Task directions: Give back every entry below, unchanged.
===== Material for this task =====
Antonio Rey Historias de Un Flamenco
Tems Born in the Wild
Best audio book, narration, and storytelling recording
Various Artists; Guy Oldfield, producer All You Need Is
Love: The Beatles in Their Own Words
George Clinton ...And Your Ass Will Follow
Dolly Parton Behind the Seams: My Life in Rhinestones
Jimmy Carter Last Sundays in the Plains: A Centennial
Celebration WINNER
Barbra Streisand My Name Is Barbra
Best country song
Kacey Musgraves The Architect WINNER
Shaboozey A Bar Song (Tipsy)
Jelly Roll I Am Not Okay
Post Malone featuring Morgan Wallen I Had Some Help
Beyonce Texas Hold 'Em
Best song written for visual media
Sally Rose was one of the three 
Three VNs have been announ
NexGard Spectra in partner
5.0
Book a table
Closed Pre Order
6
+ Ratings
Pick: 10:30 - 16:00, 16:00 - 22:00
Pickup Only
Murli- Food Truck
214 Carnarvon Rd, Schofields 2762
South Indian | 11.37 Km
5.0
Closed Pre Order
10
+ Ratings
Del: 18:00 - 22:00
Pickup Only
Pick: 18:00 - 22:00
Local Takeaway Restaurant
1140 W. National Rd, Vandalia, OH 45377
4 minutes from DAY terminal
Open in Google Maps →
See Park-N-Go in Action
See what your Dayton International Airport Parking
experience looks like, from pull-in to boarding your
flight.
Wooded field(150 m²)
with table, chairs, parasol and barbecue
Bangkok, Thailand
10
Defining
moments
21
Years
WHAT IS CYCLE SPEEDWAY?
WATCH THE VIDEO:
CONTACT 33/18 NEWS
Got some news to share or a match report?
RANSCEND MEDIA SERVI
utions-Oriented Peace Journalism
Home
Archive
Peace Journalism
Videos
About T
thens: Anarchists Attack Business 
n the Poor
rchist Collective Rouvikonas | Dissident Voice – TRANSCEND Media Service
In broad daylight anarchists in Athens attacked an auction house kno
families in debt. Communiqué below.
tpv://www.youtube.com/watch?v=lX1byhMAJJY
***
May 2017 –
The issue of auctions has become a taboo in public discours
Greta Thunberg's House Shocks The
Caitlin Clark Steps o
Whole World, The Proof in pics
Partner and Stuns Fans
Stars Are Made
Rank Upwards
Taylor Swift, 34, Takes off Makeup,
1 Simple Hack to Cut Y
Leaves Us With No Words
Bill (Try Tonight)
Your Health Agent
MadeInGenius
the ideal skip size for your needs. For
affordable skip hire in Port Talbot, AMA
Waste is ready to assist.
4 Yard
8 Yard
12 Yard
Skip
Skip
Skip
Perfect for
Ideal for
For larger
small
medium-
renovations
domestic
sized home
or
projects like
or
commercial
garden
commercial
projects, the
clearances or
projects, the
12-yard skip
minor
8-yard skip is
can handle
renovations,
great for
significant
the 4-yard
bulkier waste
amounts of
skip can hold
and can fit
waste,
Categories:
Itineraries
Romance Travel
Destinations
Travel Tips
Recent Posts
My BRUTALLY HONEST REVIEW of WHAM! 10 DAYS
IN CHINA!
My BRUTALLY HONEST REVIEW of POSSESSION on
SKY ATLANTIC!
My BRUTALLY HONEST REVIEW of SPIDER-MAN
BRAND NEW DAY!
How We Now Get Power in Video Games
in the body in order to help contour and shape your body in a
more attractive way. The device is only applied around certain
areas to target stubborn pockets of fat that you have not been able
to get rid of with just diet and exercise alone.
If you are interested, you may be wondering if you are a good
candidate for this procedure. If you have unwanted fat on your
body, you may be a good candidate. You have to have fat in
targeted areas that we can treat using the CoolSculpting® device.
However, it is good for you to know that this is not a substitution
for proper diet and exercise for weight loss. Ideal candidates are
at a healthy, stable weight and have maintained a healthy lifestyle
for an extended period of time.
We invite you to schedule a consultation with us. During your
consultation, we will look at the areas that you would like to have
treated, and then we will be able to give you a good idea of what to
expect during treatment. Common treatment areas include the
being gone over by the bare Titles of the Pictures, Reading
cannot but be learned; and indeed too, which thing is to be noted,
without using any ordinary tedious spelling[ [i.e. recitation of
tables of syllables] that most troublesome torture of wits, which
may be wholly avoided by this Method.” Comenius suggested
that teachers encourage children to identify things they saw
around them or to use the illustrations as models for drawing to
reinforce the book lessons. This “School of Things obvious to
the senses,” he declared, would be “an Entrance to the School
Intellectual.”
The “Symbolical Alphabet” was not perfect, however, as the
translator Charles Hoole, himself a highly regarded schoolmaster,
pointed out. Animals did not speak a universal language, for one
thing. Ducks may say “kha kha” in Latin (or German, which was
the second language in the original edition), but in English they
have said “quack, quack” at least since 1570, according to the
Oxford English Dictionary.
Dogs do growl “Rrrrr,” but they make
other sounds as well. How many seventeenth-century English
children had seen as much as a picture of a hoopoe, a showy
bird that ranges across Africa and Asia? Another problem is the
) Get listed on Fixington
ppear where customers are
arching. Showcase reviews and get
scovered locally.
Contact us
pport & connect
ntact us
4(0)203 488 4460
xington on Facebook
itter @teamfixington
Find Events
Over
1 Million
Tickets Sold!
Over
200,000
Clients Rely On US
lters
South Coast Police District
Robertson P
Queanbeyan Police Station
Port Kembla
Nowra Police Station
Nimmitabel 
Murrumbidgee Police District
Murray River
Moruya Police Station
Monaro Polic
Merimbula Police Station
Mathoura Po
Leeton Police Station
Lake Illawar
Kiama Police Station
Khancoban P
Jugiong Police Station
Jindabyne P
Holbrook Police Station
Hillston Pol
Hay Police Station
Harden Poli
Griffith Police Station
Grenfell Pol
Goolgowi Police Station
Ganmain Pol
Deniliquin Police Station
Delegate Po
=====
Response to this task:
Antonio Rey Historias de Un Flamenco
Tems Born in the Wild
Best audio book, narration, and storytelling recording
Various Artists; Guy Oldfield, producer All You Need Is
Love: The Beatles in Their Own Words
George Clinton ...And Your Ass Will Follow
Dolly Parton Behind the Seams: My Life in Rhinestones
Jimmy Carter Last Sundays in the Plains: A Centennial
Celebration WINNER
Barbra Streisand My Name Is Barbra
Best country song
Kacey Musgraves The Architect WINNER
Shaboozey A Bar Song (Tipsy)
Jelly Roll I Am Not Okay
Post Malone featuring Morgan Wallen I Had Some Help
Beyonce Texas Hold 'Em
Best song written for visual media
Sally Rose was one of the three 
Three VNs have been announ
NexGard Spectra in partner
5.0
Book a table
Closed Pre Order
6
+ Ratings
Pick: 10:30 - 16:00, 16:00 - 22:00
Pickup Only
Murli- Food Truck
214 Carnarvon Rd, Schofields 2762
South Indian | 11.37 Km
5.0
Closed Pre Order
10
+ Ratings
Del: 18:00 - 22:00
Pickup Only
Pick: 18:00 - 22:00
Local Takeaway Restaurant
1140 W. National Rd, Vandalia, OH 45377
4 minutes from DAY terminal
Open in Google Maps →
See Park-N-Go in Action
See what your Dayton International Airport Parking
experience looks like, from pull-in to boarding your
flight.
Wooded field(150 m²)
with table, chairs, parasol and barbecue
Bangkok, Thailand
10
Defining
moments
21
Years
WHAT IS CYCLE SPEEDWAY?
WATCH THE VIDEO:
CONTACT 33/18 NEWS
Got some news to share or a match report?
RANSCEND MEDIA SERVI
utions-Oriented Peace Journalism
Home
Archive
Peace Journalism
Videos
About T
thens: Anarchists Attack Business 
n the Poor
rchist Collective Rouvikonas | Dissident Voice – TRANSCEND Media Service
In broad daylight anarchists in Athens attacked an auction house kno
families in debt. Communiqué below.
tpv://www.youtube.com/watch?v=lX1byhMAJJY
***
May 2017 –
The issue of auctions has become a taboo in public discours
Greta Thunberg's House Shocks The
Caitlin Clark Steps o
Whole World, The Proof in pics
Partner and Stuns Fans
Stars Are Made
Rank Upwards
Taylor Swift, 34, Takes off Makeup,
1 Simple Hack to Cut Y
Leaves Us With No Words
Bill (Try Tonight)
Your Health Agent
MadeInGenius
the ideal skip size for your needs. For
affordable skip hire in Port Talbot, AMA
Waste is ready to assist.
4 Yard
8 Yard
12 Yard
Skip
Skip
Skip
Perfect for
Ideal for
For larger
small
medium-
renovations
domestic
sized home
or
projects like
or
commercial
garden
commercial
projects, the
clearances or
projects, the
12-yard skip
minor
8-yard skip is
can handle
renovations,
great for
significant
the 4-yard
bulkier waste
amounts of
skip can hold
and can fit
waste,
Categories:
Itineraries
Romance Travel
Destinations
Travel Tips
Recent Posts
My BRUTALLY HONEST REVIEW of WHAM! 10 DAYS
IN CHINA!
My BRUTALLY HONEST REVIEW of POSSESSION on
SKY ATLANTIC!
My BRUTALLY HONEST REVIEW of SPIDER-MAN
BRAND NEW DAY!
How We Now Get Power in Video Games
in the body in order to help contour and shape your body in a
more attractive way. The device is only applied around certain
areas to target stubborn pockets of fat that you have not been able
to get rid of with just diet and exercise alone.
If you are interested, you may be wondering if you are a good
candidate for this procedure. If you have unwanted fat on your
body, you may be a good candidate. You have to have fat in
targeted areas that we can treat using the CoolSculpting® device.
However, it is good for you to know that this is not a substitution
for proper diet and exercise for weight loss. Ideal candidates are
at a healthy, stable weight and have maintained a healthy lifestyle
for an extended period of time.
We invite you to schedule a consultation with us. During your
consultation, we will look at the areas that you would like to have
treated, and then we will be able to give you a good idea of what to
expect during treatment. Common treatment areas include the
being gone over by the bare Titles of the Pictures, Reading
cannot but be learned; and indeed too, which thing is to be noted,
without using any ordinary tedious spelling[ [i.e. recitation of
tables of syllables] that most troublesome torture of wits, which
may be wholly avoided by this Method.” Comenius suggested
that teachers encourage children to identify things they saw
around them or to use the illustrations as models for drawing to
reinforce the book lessons. This “School of Things obvious to
the senses,” he declared, would be “an Entrance to the School
Intellectual.”
The “Symbolical Alphabet” was not perfect, however, as the
translator Charles Hoole, himself a highly regarded schoolmaster,
pointed out. Animals did not speak a universal language, for one
thing. Ducks may say “kha kha” in Latin (or German, which was
the second language in the original edition), but in English they
have said “quack, quack” at least since 1570, according to the
Oxford English Dictionary.
Dogs do growl “Rrrrr,” but they make
other sounds as well. How many seventeenth-century English
children had seen as much as a picture of a hoopoe, a showy
bird that ranges across Africa and Asia? Another problem is the
) Get listed on Fixington
ppear where customers are
arching. Showcase reviews and get
scovered locally.
Contact us
pport & connect
ntact us
4(0)203 488 4460
xington on Facebook
itter @teamfixington
Find Events
Over
1 Million
Tickets Sold!
Over
200,000
Clients Rely On US
lters
South Coast Police District
Robertson P
Queanbeyan Police Station
Port Kembla
Nowra Police Station
Nimmitabel 
Murrumbidgee Police District
Murray River
Moruya Police Station
Monaro Polic
Merimbula Police Station
Mathoura Po
Leeton Police Station
Lake Illawar
Kiama Police Station
Khancoban P
Jugiong Police Station
Jindabyne P
Holbrook Police Station
Hillston Pol
Hay Police Station
Harden Poli
Griffith Police Station
Grenfell Pol
Goolgowi Police Station
Ganmain Pol
Deniliquin Police Station
Delegate Po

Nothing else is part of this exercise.